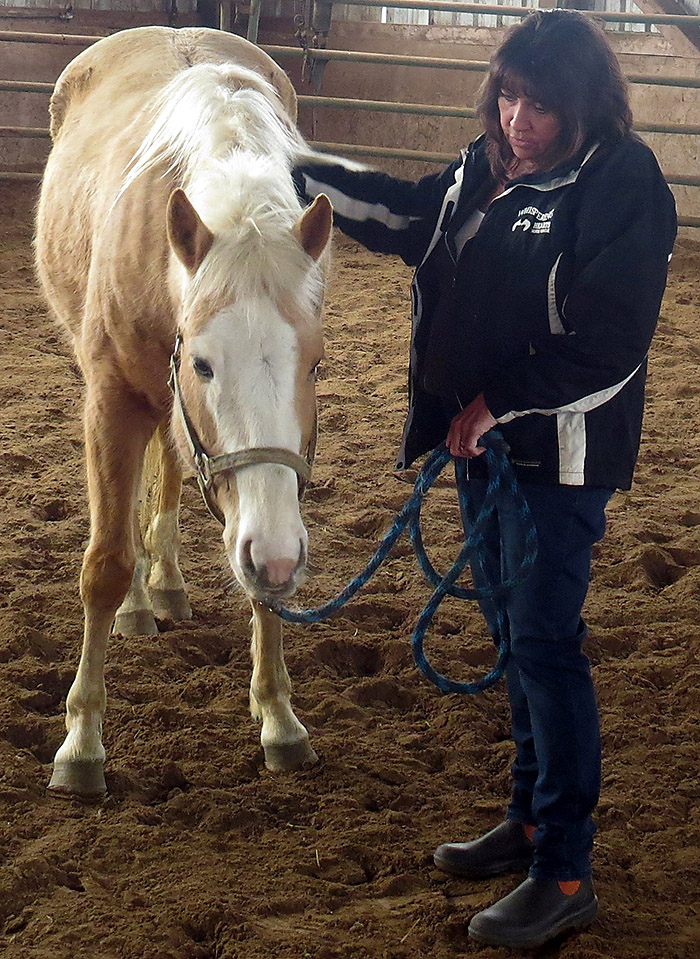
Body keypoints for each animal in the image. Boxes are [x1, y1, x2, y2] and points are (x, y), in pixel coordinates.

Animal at [34, 26, 334, 800]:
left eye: (314, 364)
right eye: (203, 363)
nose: (280, 555)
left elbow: (259, 578)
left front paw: (278, 717)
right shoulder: (112, 401)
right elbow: (106, 564)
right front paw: (81, 742)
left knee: (169, 468)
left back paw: (163, 583)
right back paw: (142, 600)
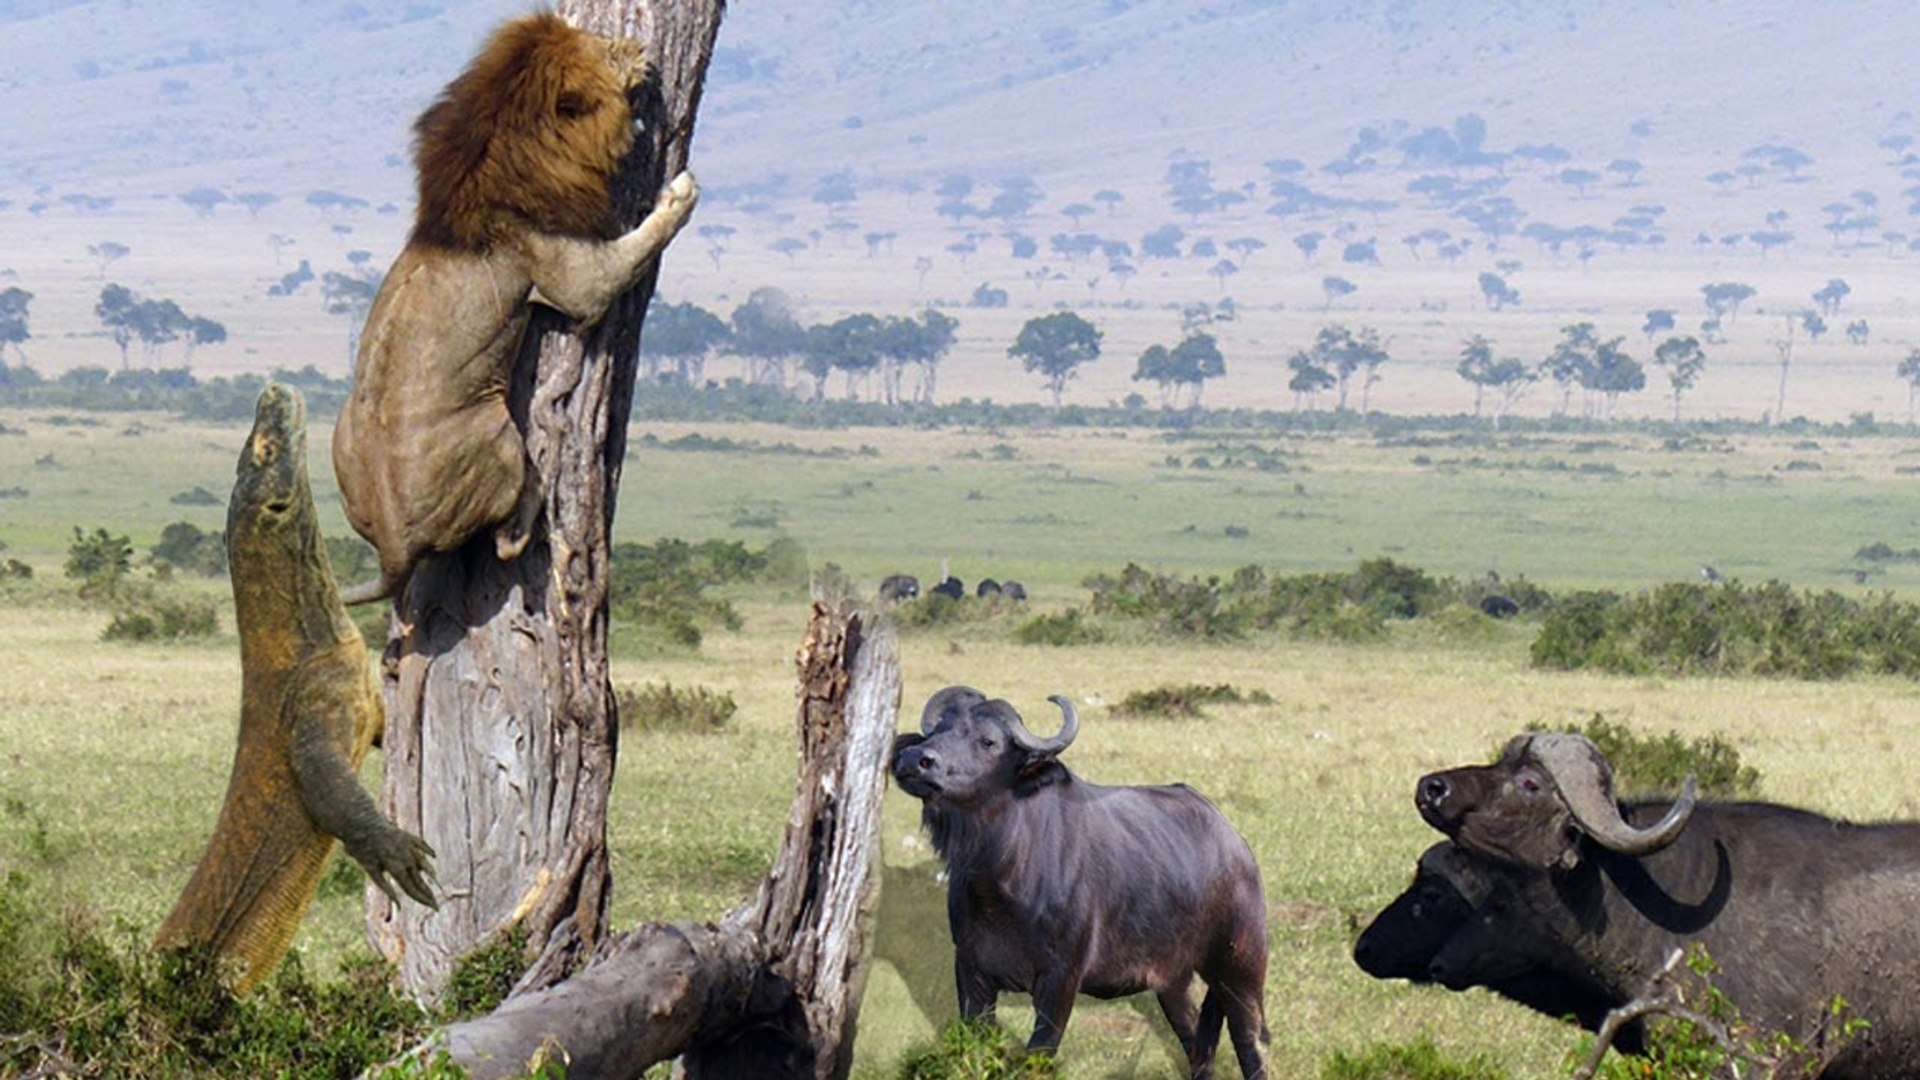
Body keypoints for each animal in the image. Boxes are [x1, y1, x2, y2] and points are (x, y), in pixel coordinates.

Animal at [332, 12, 698, 605]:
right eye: (607, 48)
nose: (642, 48)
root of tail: (391, 543)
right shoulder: (575, 278)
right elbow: (640, 244)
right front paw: (680, 193)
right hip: (498, 432)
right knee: (507, 535)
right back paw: (536, 516)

****

▶ [WHAT THE TASK REQUIRES] Please set the records down again exactly as written. The pictures should not be included.

▶ [EXPECTED OUTPUT]
Body keypoints for each animal in the image. Boxes are [x1, y1, x2, y2] and points are (x, y), in pixel coordinates.

Animal at [34, 26, 334, 800]:
left eye: (314, 364)
right eye: (203, 363)
nose: (280, 555)
left elbow: (259, 578)
left front paw: (278, 717)
right shoulder: (112, 401)
right elbow: (106, 564)
right front paw: (81, 742)
left knee: (169, 468)
left back paw: (163, 583)
right back paw: (142, 600)
Body keypoints for each animal in the image. Boxes are [x1, y1, x2, y2] and points are (x, y), in pixel coordinates.

Animal at [332, 12, 698, 605]:
right eye: (607, 48)
nose: (642, 48)
root of tail: (391, 543)
right shoulder: (575, 278)
right elbow: (640, 244)
right front paw: (680, 193)
right hip: (498, 432)
right knee: (507, 535)
right back paw: (536, 516)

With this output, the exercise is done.